Problem details | State how many lines of the records below contain the word "What". Reply with the number alone.

Material shown |
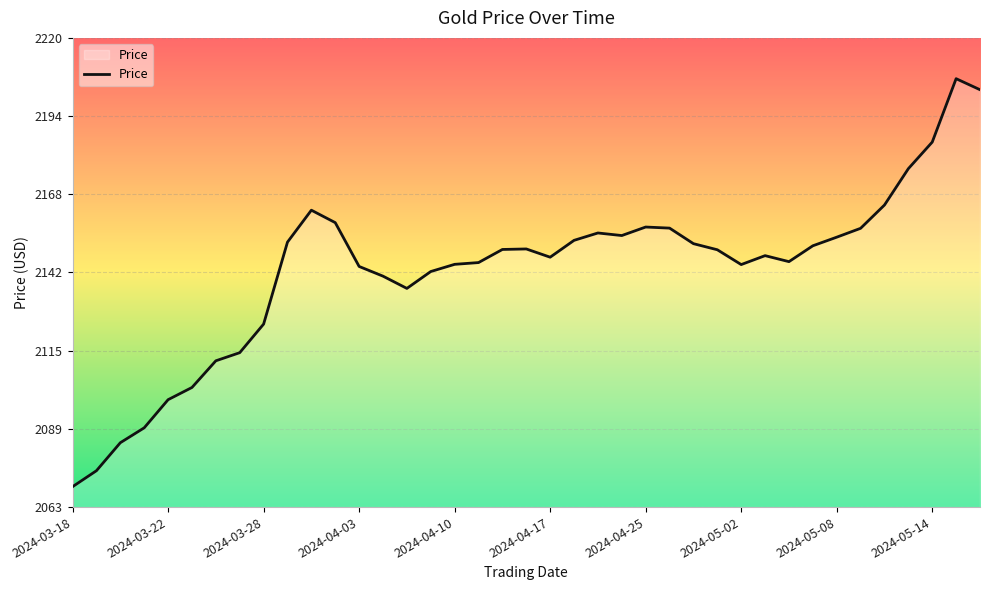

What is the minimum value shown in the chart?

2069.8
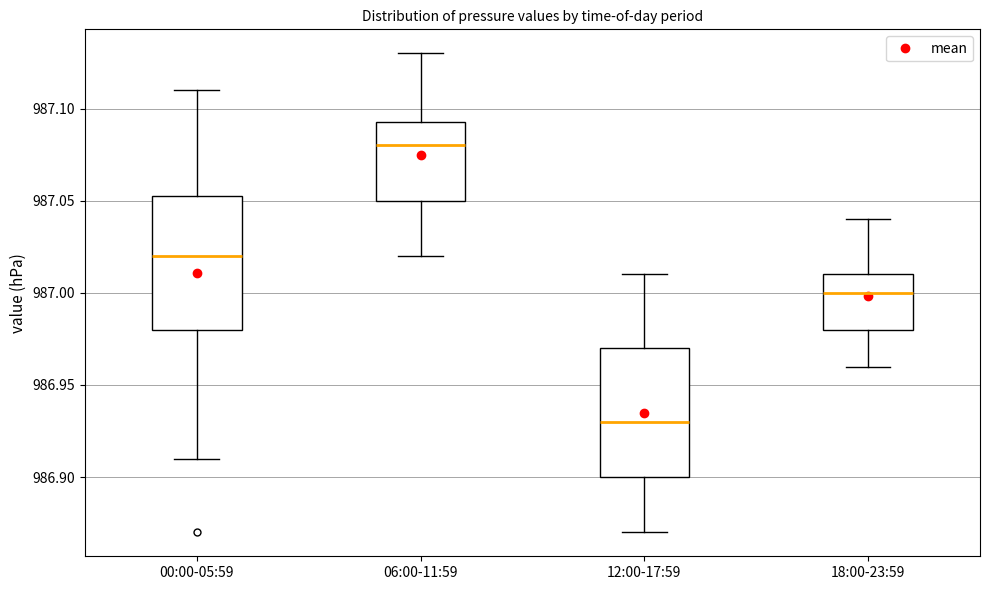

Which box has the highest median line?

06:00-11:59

Response | 1